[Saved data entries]

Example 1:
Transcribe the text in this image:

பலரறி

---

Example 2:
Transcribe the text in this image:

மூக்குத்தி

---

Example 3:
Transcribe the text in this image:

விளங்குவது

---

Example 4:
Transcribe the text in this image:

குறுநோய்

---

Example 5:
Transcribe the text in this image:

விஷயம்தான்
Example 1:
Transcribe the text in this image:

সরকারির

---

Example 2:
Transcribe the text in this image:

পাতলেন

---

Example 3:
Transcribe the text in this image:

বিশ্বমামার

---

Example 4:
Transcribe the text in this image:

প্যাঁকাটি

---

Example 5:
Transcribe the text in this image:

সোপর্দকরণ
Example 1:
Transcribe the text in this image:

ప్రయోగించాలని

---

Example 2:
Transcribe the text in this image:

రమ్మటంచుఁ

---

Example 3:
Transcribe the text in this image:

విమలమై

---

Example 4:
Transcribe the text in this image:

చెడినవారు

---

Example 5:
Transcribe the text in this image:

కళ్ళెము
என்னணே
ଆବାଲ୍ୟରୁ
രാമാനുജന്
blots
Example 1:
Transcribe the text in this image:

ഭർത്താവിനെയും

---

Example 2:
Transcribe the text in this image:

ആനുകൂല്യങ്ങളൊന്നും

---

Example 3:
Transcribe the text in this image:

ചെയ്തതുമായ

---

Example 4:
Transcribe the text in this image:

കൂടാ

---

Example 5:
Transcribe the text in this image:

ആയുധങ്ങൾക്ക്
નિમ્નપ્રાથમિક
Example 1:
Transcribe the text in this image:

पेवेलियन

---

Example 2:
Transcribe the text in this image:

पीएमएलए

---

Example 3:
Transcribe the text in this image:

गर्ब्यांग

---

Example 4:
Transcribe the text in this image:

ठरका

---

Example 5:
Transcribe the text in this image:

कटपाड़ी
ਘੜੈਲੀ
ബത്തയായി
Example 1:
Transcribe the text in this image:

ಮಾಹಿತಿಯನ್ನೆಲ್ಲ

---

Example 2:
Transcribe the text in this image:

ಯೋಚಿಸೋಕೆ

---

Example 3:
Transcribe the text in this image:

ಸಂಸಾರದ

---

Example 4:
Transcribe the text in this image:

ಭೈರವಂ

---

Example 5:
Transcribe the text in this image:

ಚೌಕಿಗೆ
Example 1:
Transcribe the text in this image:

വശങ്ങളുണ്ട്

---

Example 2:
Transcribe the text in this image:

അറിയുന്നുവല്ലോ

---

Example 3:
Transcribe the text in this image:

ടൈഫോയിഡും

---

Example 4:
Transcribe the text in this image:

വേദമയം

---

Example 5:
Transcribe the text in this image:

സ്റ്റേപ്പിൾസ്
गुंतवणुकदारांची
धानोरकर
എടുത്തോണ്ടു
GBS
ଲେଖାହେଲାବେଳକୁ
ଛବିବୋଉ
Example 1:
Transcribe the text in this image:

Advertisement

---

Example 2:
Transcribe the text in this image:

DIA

__Exercise instructions__:
The output should match the records above exactly, entry for entry.

__Exercise result__:
Example 1:
Transcribe the text in this image:

பலரறி

---

Example 2:
Transcribe the text in this image:

மூக்குத்தி

---

Example 3:
Transcribe the text in this image:

விளங்குவது

---

Example 4:
Transcribe the text in this image:

குறுநோய்

---

Example 5:
Transcribe the text in this image:

விஷயம்தான்
Example 1:
Transcribe the text in this image:

সরকারির

---

Example 2:
Transcribe the text in this image:

পাতলেন

---

Example 3:
Transcribe the text in this image:

বিশ্বমামার

---

Example 4:
Transcribe the text in this image:

প্যাঁকাটি

---

Example 5:
Transcribe the text in this image:

সোপর্দকরণ
Example 1:
Transcribe the text in this image:

ప్రయోగించాలని

---

Example 2:
Transcribe the text in this image:

రమ్మటంచుఁ

---

Example 3:
Transcribe the text in this image:

విమలమై

---

Example 4:
Transcribe the text in this image:

చెడినవారు

---

Example 5:
Transcribe the text in this image:

కళ్ళెము
என்னணே
ଆବାଲ୍ୟରୁ
രാമാനുജന്
blots
Example 1:
Transcribe the text in this image:

ഭർത്താവിനെയും

---

Example 2:
Transcribe the text in this image:

ആനുകൂല്യങ്ങളൊന്നും

---

Example 3:
Transcribe the text in this image:

ചെയ്തതുമായ

---

Example 4:
Transcribe the text in this image:

കൂടാ

---

Example 5:
Transcribe the text in this image:

ആയുധങ്ങൾക്ക്
નિમ્નપ્રાથમિક
Example 1:
Transcribe the text in this image:

पेवेलियन

---

Example 2:
Transcribe the text in this image:

पीएमएलए

---

Example 3:
Transcribe the text in this image:

गर्ब्यांग

---

Example 4:
Transcribe the text in this image:

ठरका

---

Example 5:
Transcribe the text in this image:

कटपाड़ी
ਘੜੈਲੀ
ബത്തയായി
Example 1:
Transcribe the text in this image:

ಮಾಹಿತಿಯನ್ನೆಲ್ಲ

---

Example 2:
Transcribe the text in this image:

ಯೋಚಿಸೋಕೆ

---

Example 3:
Transcribe the text in this image:

ಸಂಸಾರದ

---

Example 4:
Transcribe the text in this image:

ಭೈರವಂ

---

Example 5:
Transcribe the text in this image:

ಚೌಕಿಗೆ
Example 1:
Transcribe the text in this image:

വശങ്ങളുണ്ട്

---

Example 2:
Transcribe the text in this image:

അറിയുന്നുവല്ലോ

---

Example 3:
Transcribe the text in this image:

ടൈഫോയിഡും

---

Example 4:
Transcribe the text in this image:

വേദമയം

---

Example 5:
Transcribe the text in this image:

സ്റ്റേപ്പിൾസ്
गुंतवणुकदारांची
धानोरकर
എടുത്തോണ്ടു
GBS
ଲେଖାହେଲାବେଳକୁ
ଛବିବୋଉ
Example 1:
Transcribe the text in this image:

Advertisement

---

Example 2:
Transcribe the text in this image:

DIA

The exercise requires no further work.